Of course, that is all water under the bridge, but every now and then, a yearning for the before-the-injury times creeps into my mind. Those were the times when I could walk fast and dance freely; when I could sing and enjoy singing; when I could work (and type my translation and editing jobs fast with two hands); when I could cook for my family, for BHA members, and for the needy – when I was active and could help others, instead of needing others to help me. Then, I focus on the future: time will magically fly, and suddenly, the past will be restored to me and I’ll be able to do the things I’m unable to do now.

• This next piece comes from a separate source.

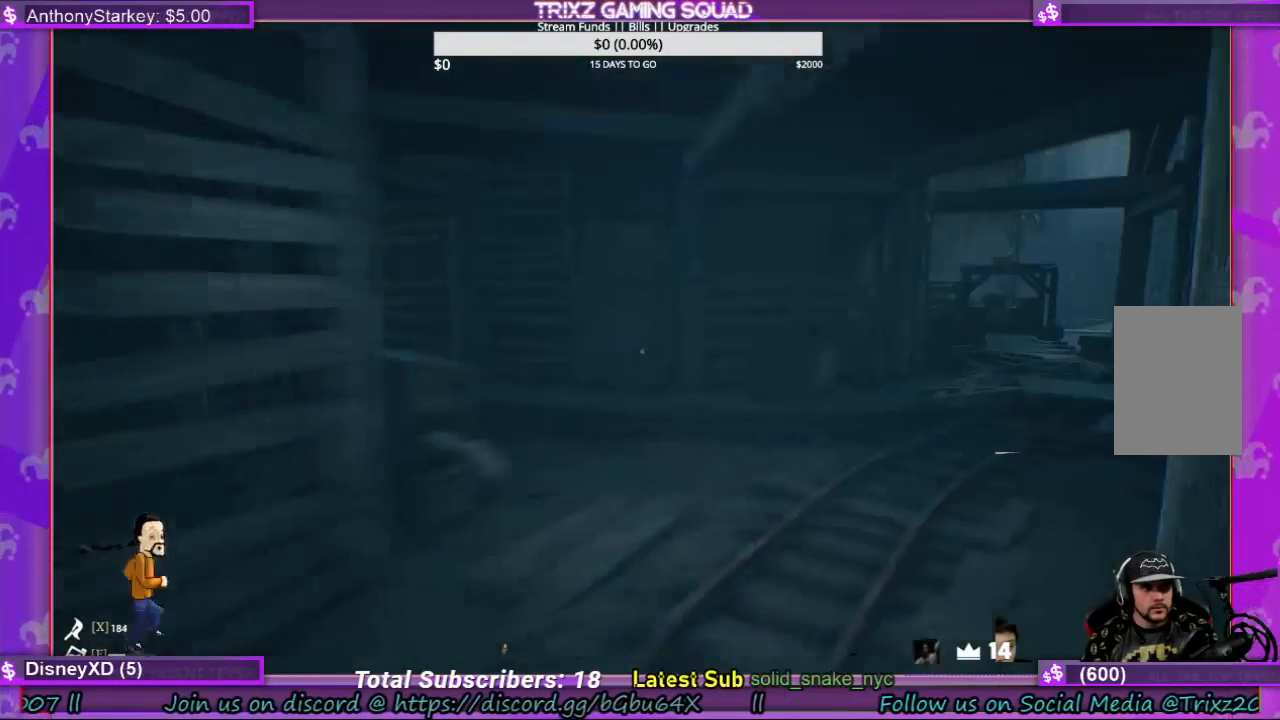
{"keys": ["d", "shift", "w"], "mouse": [], "events": [[267, "d", "up"], [500, "d", "down"]]}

Since I’m constantly traveling back and forth, I never spend much time here, in the present. And since I don’t remain here, I can’t carry out all those activities that I can actually perform because I have the gift that the injury has given me – the gift of time (I talk about it elsewhere). I can’t think of it as a gift that needs to be played with, that needs to be enjoyed; I can’t rejoice in it. A while ago, I felt happy to have time to do things that give me pleasure, and now I can’t find pleasure in doing them because I spend all my free time looking at the past and the future.
I should strive to have, unlike Janus, one face only and look only at the present, enjoying the beauty each day has to offer. I should neither yearn nor hope, but deliberately savor each day’s delicacy. I shouldn’t travel backward or forward; I should play with my gift.